ABOUT THIS TASK:
Lines in which "смеси" appears should be pulled from the data below.

Extracted data entries:
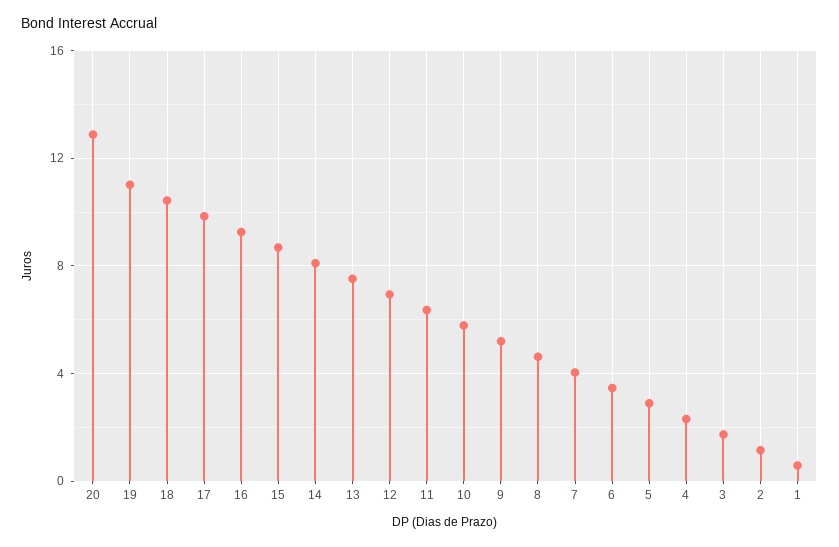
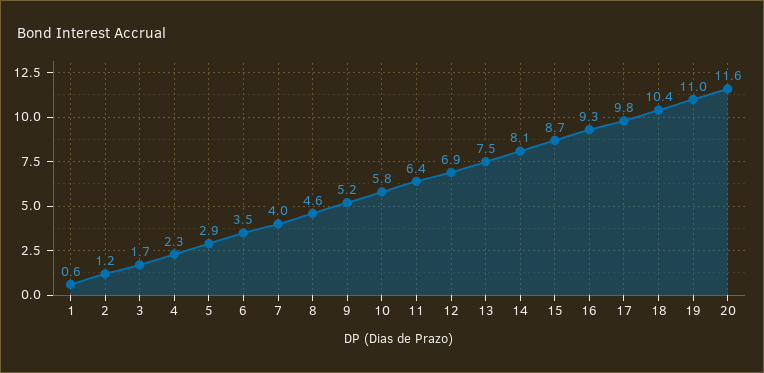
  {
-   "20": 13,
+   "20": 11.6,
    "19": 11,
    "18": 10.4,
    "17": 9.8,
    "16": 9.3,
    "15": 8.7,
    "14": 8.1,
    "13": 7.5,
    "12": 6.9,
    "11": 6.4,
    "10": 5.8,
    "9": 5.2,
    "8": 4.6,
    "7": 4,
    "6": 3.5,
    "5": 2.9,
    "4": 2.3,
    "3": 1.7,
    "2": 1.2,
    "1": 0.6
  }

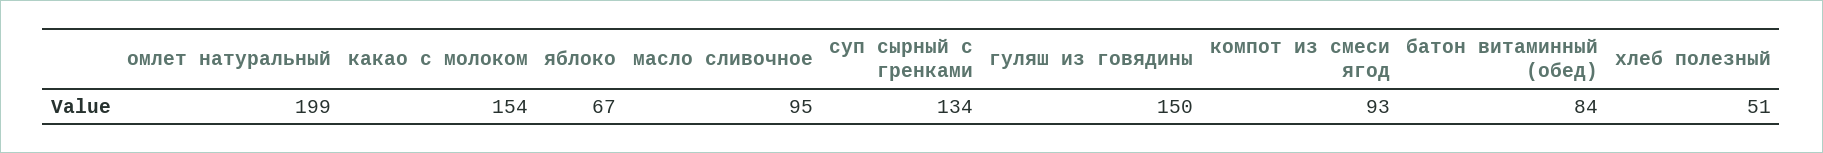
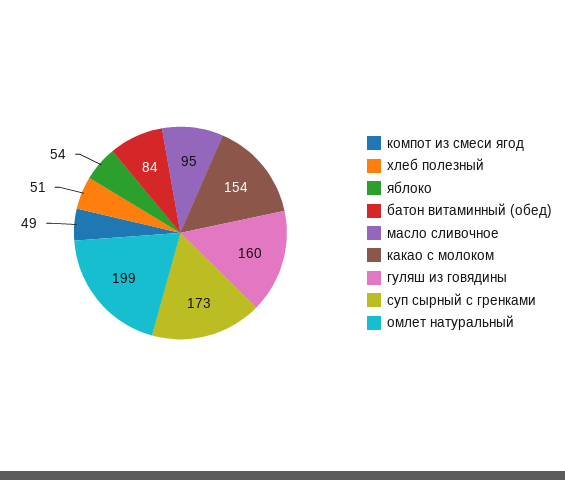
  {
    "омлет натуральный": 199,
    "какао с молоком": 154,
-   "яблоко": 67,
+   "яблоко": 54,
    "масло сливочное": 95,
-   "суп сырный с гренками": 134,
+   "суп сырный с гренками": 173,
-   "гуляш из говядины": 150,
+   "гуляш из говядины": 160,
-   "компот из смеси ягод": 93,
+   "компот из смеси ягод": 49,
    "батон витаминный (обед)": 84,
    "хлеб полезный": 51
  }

==

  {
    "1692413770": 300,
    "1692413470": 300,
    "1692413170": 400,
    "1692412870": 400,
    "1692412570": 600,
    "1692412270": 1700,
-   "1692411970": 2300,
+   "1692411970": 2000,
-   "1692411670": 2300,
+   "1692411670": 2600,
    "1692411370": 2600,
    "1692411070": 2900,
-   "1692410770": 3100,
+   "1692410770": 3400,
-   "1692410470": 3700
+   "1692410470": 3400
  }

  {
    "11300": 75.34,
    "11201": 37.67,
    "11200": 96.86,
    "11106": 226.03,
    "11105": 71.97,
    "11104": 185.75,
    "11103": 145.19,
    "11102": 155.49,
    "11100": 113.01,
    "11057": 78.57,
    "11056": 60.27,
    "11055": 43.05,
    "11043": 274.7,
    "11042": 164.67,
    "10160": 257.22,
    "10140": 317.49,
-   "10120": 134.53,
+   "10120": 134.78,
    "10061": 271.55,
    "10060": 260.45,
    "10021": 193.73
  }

COMPLETED EXERCISE:
-   "компот из смеси ягод": 93,
+   "компот из смеси ягод": 49,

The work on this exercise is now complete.